◆ **ACTION ITEM**: Each entry that follows should be set down precisely, with its pictures removed.

◆ **EXERCISE INPUTS**:
((

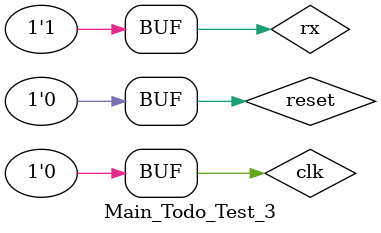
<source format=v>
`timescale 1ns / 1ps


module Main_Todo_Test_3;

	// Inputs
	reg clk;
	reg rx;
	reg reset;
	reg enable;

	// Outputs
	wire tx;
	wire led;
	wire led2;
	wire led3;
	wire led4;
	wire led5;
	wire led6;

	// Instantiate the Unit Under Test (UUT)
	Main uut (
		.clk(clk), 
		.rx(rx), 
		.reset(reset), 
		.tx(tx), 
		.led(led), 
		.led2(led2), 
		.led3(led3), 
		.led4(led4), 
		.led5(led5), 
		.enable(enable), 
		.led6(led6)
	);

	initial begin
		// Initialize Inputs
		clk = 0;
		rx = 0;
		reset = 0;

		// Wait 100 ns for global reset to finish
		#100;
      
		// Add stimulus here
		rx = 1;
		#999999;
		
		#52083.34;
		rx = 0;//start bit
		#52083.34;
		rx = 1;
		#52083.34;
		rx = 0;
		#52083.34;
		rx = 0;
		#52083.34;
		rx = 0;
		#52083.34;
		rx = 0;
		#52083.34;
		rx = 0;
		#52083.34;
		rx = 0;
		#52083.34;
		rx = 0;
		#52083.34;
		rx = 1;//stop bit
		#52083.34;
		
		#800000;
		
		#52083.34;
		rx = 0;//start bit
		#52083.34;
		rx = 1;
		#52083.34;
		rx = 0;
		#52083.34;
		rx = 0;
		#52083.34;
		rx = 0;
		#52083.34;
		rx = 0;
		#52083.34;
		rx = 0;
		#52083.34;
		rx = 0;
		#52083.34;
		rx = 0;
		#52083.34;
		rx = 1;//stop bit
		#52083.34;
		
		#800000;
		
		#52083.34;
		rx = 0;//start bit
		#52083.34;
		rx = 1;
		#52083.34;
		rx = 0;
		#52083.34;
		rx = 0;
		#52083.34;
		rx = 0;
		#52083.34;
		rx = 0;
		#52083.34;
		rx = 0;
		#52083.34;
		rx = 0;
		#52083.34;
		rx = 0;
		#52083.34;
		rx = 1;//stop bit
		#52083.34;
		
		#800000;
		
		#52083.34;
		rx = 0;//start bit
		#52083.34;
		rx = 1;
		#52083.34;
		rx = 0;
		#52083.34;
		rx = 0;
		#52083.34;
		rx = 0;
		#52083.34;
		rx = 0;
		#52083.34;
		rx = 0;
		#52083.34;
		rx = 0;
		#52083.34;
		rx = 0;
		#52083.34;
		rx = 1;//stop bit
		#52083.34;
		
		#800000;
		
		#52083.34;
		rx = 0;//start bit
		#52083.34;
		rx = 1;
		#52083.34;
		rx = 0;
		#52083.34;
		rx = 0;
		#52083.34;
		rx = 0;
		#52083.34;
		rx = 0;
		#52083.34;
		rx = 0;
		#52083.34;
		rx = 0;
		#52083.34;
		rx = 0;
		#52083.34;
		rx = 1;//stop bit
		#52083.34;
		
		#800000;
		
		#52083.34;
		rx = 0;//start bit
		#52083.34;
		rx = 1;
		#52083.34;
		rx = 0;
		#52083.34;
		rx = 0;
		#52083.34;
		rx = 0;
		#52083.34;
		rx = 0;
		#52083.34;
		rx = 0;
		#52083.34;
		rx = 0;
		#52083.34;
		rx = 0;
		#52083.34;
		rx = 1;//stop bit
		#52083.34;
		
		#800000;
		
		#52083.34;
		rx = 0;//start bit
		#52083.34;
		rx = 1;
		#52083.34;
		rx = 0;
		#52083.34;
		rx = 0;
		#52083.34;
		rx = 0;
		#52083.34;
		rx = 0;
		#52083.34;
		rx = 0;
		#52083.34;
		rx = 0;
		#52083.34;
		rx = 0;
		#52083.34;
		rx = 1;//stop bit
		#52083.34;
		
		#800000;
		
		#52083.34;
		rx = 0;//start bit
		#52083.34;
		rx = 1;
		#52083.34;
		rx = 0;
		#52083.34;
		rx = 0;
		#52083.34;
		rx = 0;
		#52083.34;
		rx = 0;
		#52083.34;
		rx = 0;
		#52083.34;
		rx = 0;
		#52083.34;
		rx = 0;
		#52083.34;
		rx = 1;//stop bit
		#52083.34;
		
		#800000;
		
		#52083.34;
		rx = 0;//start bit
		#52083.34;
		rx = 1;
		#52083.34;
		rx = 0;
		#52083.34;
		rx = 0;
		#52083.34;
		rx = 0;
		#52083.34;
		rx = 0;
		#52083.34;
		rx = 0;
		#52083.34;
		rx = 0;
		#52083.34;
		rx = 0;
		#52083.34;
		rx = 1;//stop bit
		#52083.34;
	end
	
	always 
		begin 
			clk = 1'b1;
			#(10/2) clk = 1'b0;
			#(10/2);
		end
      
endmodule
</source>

))

◆ **EXERCISE OUTPUT**:
<source format=v>
`timescale 1ns / 1ps


module Main_Todo_Test_3;

	// Inputs
	reg clk;
	reg rx;
	reg reset;
	reg enable;

	// Outputs
	wire tx;
	wire led;
	wire led2;
	wire led3;
	wire led4;
	wire led5;
	wire led6;

	// Instantiate the Unit Under Test (UUT)
	Main uut (
		.clk(clk), 
		.rx(rx), 
		.reset(reset), 
		.tx(tx), 
		.led(led), 
		.led2(led2), 
		.led3(led3), 
		.led4(led4), 
		.led5(led5), 
		.enable(enable), 
		.led6(led6)
	);

	initial begin
		// Initialize Inputs
		clk = 0;
		rx = 0;
		reset = 0;

		// Wait 100 ns for global reset to finish
		#100;
      
		// Add stimulus here
		rx = 1;
		#999999;
		
		#52083.34;
		rx = 0;//start bit
		#52083.34;
		rx = 1;
		#52083.34;
		rx = 0;
		#52083.34;
		rx = 0;
		#52083.34;
		rx = 0;
		#52083.34;
		rx = 0;
		#52083.34;
		rx = 0;
		#52083.34;
		rx = 0;
		#52083.34;
		rx = 0;
		#52083.34;
		rx = 1;//stop bit
		#52083.34;
		
		#800000;
		
		#52083.34;
		rx = 0;//start bit
		#52083.34;
		rx = 1;
		#52083.34;
		rx = 0;
		#52083.34;
		rx = 0;
		#52083.34;
		rx = 0;
		#52083.34;
		rx = 0;
		#52083.34;
		rx = 0;
		#52083.34;
		rx = 0;
		#52083.34;
		rx = 0;
		#52083.34;
		rx = 1;//stop bit
		#52083.34;
		
		#800000;
		
		#52083.34;
		rx = 0;//start bit
		#52083.34;
		rx = 1;
		#52083.34;
		rx = 0;
		#52083.34;
		rx = 0;
		#52083.34;
		rx = 0;
		#52083.34;
		rx = 0;
		#52083.34;
		rx = 0;
		#52083.34;
		rx = 0;
		#52083.34;
		rx = 0;
		#52083.34;
		rx = 1;//stop bit
		#52083.34;
		
		#800000;
		
		#52083.34;
		rx = 0;//start bit
		#52083.34;
		rx = 1;
		#52083.34;
		rx = 0;
		#52083.34;
		rx = 0;
		#52083.34;
		rx = 0;
		#52083.34;
		rx = 0;
		#52083.34;
		rx = 0;
		#52083.34;
		rx = 0;
		#52083.34;
		rx = 0;
		#52083.34;
		rx = 1;//stop bit
		#52083.34;
		
		#800000;
		
		#52083.34;
		rx = 0;//start bit
		#52083.34;
		rx = 1;
		#52083.34;
		rx = 0;
		#52083.34;
		rx = 0;
		#52083.34;
		rx = 0;
		#52083.34;
		rx = 0;
		#52083.34;
		rx = 0;
		#52083.34;
		rx = 0;
		#52083.34;
		rx = 0;
		#52083.34;
		rx = 1;//stop bit
		#52083.34;
		
		#800000;
		
		#52083.34;
		rx = 0;//start bit
		#52083.34;
		rx = 1;
		#52083.34;
		rx = 0;
		#52083.34;
		rx = 0;
		#52083.34;
		rx = 0;
		#52083.34;
		rx = 0;
		#52083.34;
		rx = 0;
		#52083.34;
		rx = 0;
		#52083.34;
		rx = 0;
		#52083.34;
		rx = 1;//stop bit
		#52083.34;
		
		#800000;
		
		#52083.34;
		rx = 0;//start bit
		#52083.34;
		rx = 1;
		#52083.34;
		rx = 0;
		#52083.34;
		rx = 0;
		#52083.34;
		rx = 0;
		#52083.34;
		rx = 0;
		#52083.34;
		rx = 0;
		#52083.34;
		rx = 0;
		#52083.34;
		rx = 0;
		#52083.34;
		rx = 1;//stop bit
		#52083.34;
		
		#800000;
		
		#52083.34;
		rx = 0;//start bit
		#52083.34;
		rx = 1;
		#52083.34;
		rx = 0;
		#52083.34;
		rx = 0;
		#52083.34;
		rx = 0;
		#52083.34;
		rx = 0;
		#52083.34;
		rx = 0;
		#52083.34;
		rx = 0;
		#52083.34;
		rx = 0;
		#52083.34;
		rx = 1;//stop bit
		#52083.34;
		
		#800000;
		
		#52083.34;
		rx = 0;//start bit
		#52083.34;
		rx = 1;
		#52083.34;
		rx = 0;
		#52083.34;
		rx = 0;
		#52083.34;
		rx = 0;
		#52083.34;
		rx = 0;
		#52083.34;
		rx = 0;
		#52083.34;
		rx = 0;
		#52083.34;
		rx = 0;
		#52083.34;
		rx = 1;//stop bit
		#52083.34;
	end
	
	always 
		begin 
			clk = 1'b1;
			#(10/2) clk = 1'b0;
			#(10/2);
		end
      
endmodule
</source>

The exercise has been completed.